**Dataset entries:**
[Start of Attachment]

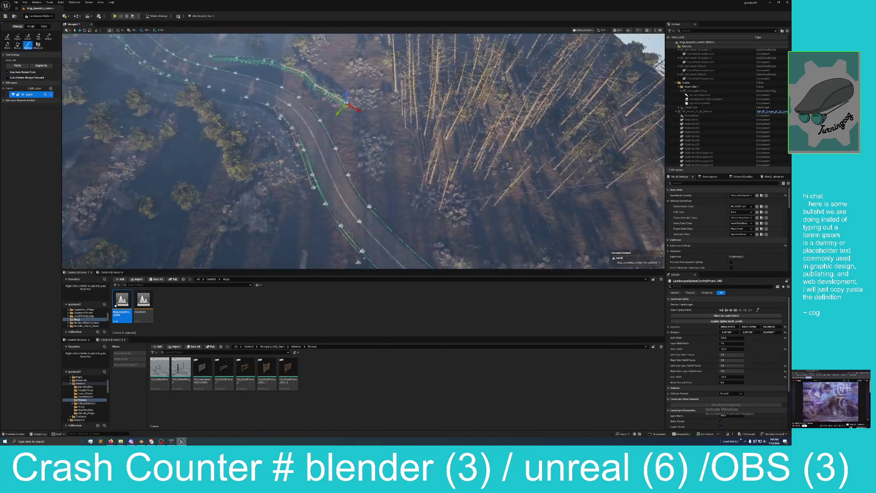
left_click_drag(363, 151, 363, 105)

[End of Attachment]
[Start of Attachment]

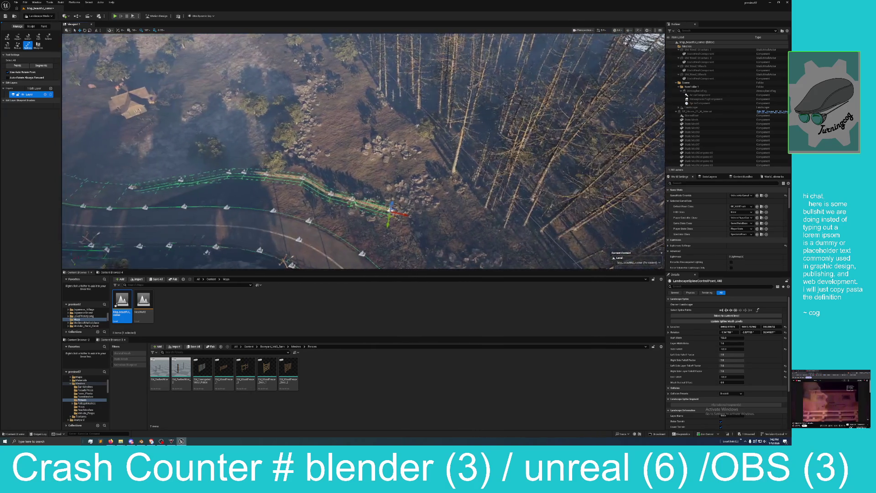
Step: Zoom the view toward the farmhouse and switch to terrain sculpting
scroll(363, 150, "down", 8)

[End of Attachment]
[Start of Attachment]

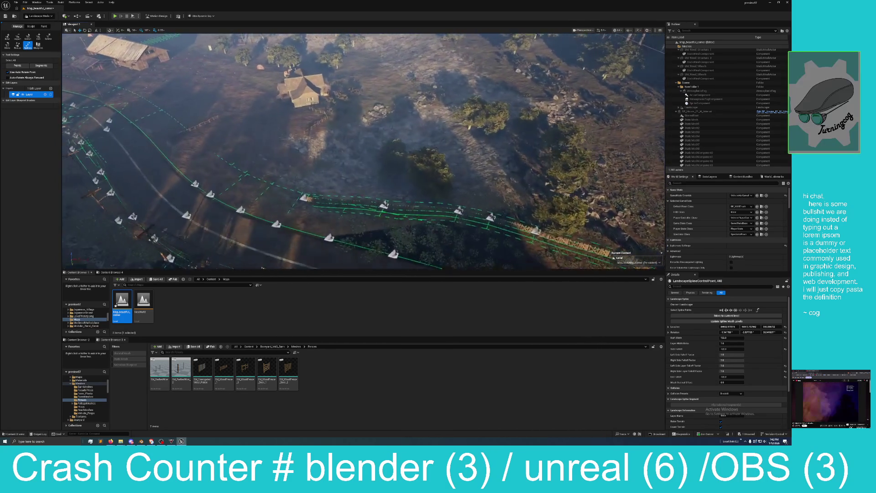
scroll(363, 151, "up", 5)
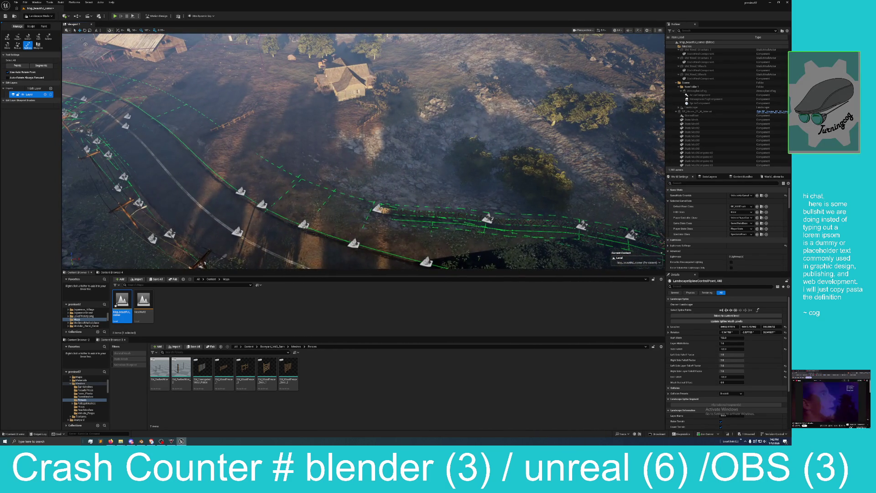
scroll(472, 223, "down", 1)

[End of Attachment]

The expected answer is a copy of each line in the listing above that contains "down".

**Answer to the exercise:**
scroll(363, 150, "down", 8)
scroll(472, 223, "down", 1)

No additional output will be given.